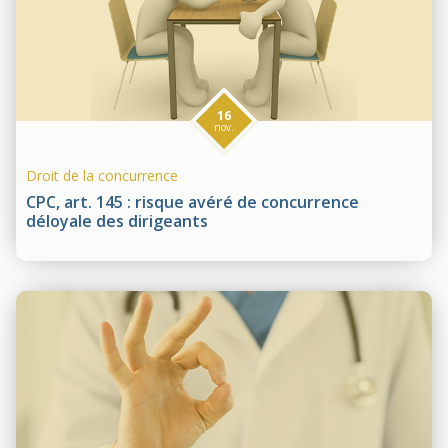
16
nov.
Droit de la concurrence
CPC, art. 145 : risque avéré de concurrence
déloyale des dirigeants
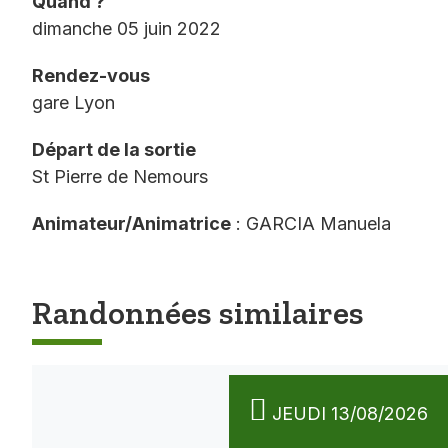
Quand ?
dimanche 05 juin 2022
Rendez-vous
gare Lyon
Départ de la sortie
St Pierre de Nemours
Animateur/Animatrice
: GARCIA Manuela
Randonnées similaires
JEUDI 13/08/2026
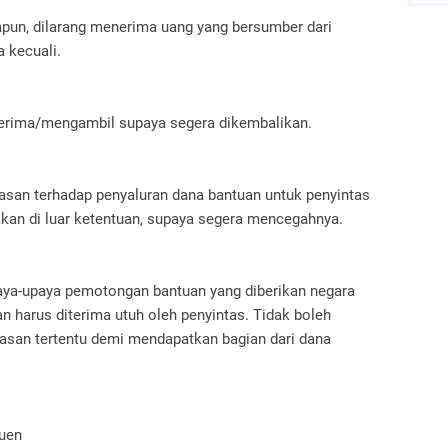
apun, dilarang menerima uang yang bersumber dari
 kecuali.
enerima/mengambil supaya segera dikembalikan.
san terhadap penyaluran dana bantuan untuk penyintas
dakan di luar ketentuan, supaya segera mencegahnya.
aya-upaya pemotongan bantuan yang diberikan negara
n harus diterima utuh oleh penyintas. Tidak boleh
asan tertentu demi mendapatkan bagian dari dana
euen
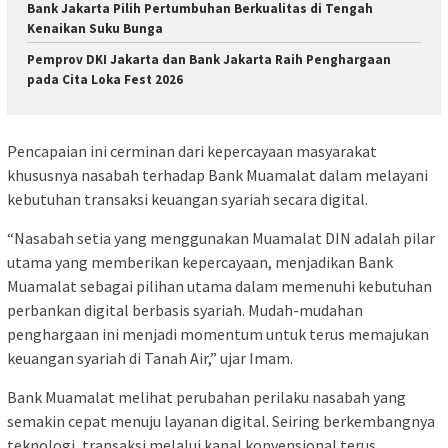
Bank Jakarta Pilih Pertumbuhan Berkualitas di Tengah
Kenaikan Suku Bunga
Pemprov DKI Jakarta dan Bank Jakarta Raih Penghargaan
pada Cita Loka Fest 2026
Pencapaian ini cerminan dari kepercayaan masyarakat
khususnya nasabah terhadap Bank Muamalat dalam melayani
kebutuhan transaksi keuangan syariah secara digital.
“Nasabah setia yang menggunakan Muamalat DIN adalah pilar
utama yang memberikan kepercayaan, menjadikan Bank
Muamalat sebagai pilihan utama dalam memenuhi kebutuhan
perbankan digital berbasis syariah. Mudah-mudahan
penghargaan ini menjadi momentum untuk terus memajukan
keuangan syariah di Tanah Air,” ujar Imam.
Bank Muamalat melihat perubahan perilaku nasabah yang
semakin cepat menuju layanan digital. Seiring berkembangnya
teknologi, transaksi melalui kanal konvensional terus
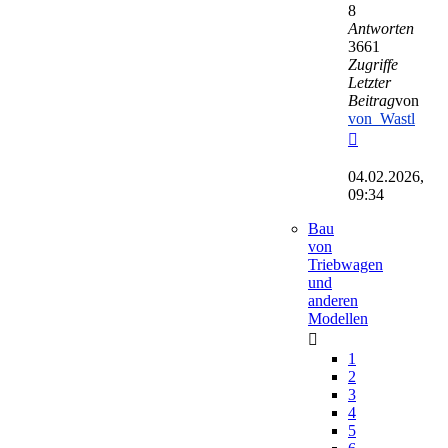
8
Antworten
3661
Zugriffe
Letzter
Beitrag
von
von_Wastl
Neuester
Beitrag
04.02.2026,
09:34
Bau
von
Triebwagen
und
anderen
Modellen
1
2
3
4
5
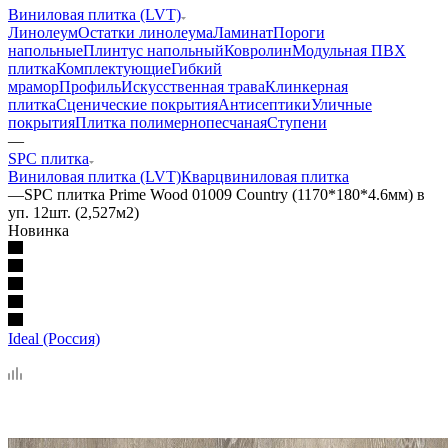
Виниловая плитка (LVT)
Линолеум
Остатки линолеума
Ламинат
Пороги
напольные
Плинтус напольный
Ковролин
Модульная ПВХ
плитка
Комплектующие
Гибкий
мрамор
Профиль
Искусственная трава
Клинкерная
плитка
Сценические покрытия
Антисептики
Уличные
покрытия
Плитка полимернопесчаная
Ступени
—
SPC плитка
Виниловая плитка (LVT)
Кварцвиниловая плитка
—
SPC плитка Prime Wood 01009 Country (1170*180*4.6мм) в
уп. 12шт. (2,527м2)
Новинка
Ideal (Россия)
######
▶ **Exercise description**
The records above should be reproduced exactly, with the pictures omitted.

▶ **Completed task**
16
nov.
Droit de la concurrence
CPC, art. 145 : risque avéré de concurrence
déloyale des dirigeants
Quand ?
dimanche 05 juin 2022
Rendez-vous
gare Lyon
Départ de la sortie
St Pierre de Nemours
Animateur/Animatrice
: GARCIA Manuela
Randonnées similaires
JEUDI 13/08/2026
apun, dilarang menerima uang yang bersumber dari
 kecuali.
enerima/mengambil supaya segera dikembalikan.
san terhadap penyaluran dana bantuan untuk penyintas
dakan di luar ketentuan, supaya segera mencegahnya.
aya-upaya pemotongan bantuan yang diberikan negara
n harus diterima utuh oleh penyintas. Tidak boleh
asan tertentu demi mendapatkan bagian dari dana
euen
Bank Jakarta Pilih Pertumbuhan Berkualitas di Tengah
Kenaikan Suku Bunga
Pemprov DKI Jakarta dan Bank Jakarta Raih Penghargaan
pada Cita Loka Fest 2026
Pencapaian ini cerminan dari kepercayaan masyarakat
khususnya nasabah terhadap Bank Muamalat dalam melayani
kebutuhan transaksi keuangan syariah secara digital.
“Nasabah setia yang menggunakan Muamalat DIN adalah pilar
utama yang memberikan kepercayaan, menjadikan Bank
Muamalat sebagai pilihan utama dalam memenuhi kebutuhan
perbankan digital berbasis syariah. Mudah-mudahan
penghargaan ini menjadi momentum untuk terus memajukan
keuangan syariah di Tanah Air,” ujar Imam.
Bank Muamalat melihat perubahan perilaku nasabah yang
semakin cepat menuju layanan digital. Seiring berkembangnya
teknologi, transaksi melalui kanal konvensional terus
8
Antworten
3661
Zugriffe
Letzter
Beitrag
von
von_Wastl
Neuester
Beitrag
04.02.2026,
09:34
Bau
von
Triebwagen
und
anderen
Modellen
1
2
3
4
5
Виниловая плитка (LVT)
Линолеум
Остатки линолеума
Ламинат
Пороги
напольные
Плинтус напольный
Ковролин
Модульная ПВХ
плитка
Комплектующие
Гибкий
мрамор
Профиль
Искусственная трава
Клинкерная
плитка
Сценические покрытия
Антисептики
Уличные
покрытия
Плитка полимернопесчаная
Ступени
—
SPC плитка
Виниловая плитка (LVT)
Кварцвиниловая плитка
—
SPC плитка Prime Wood 01009 Country (1170*180*4.6мм) в
уп. 12шт. (2,527м2)
Новинка
Ideal (Россия)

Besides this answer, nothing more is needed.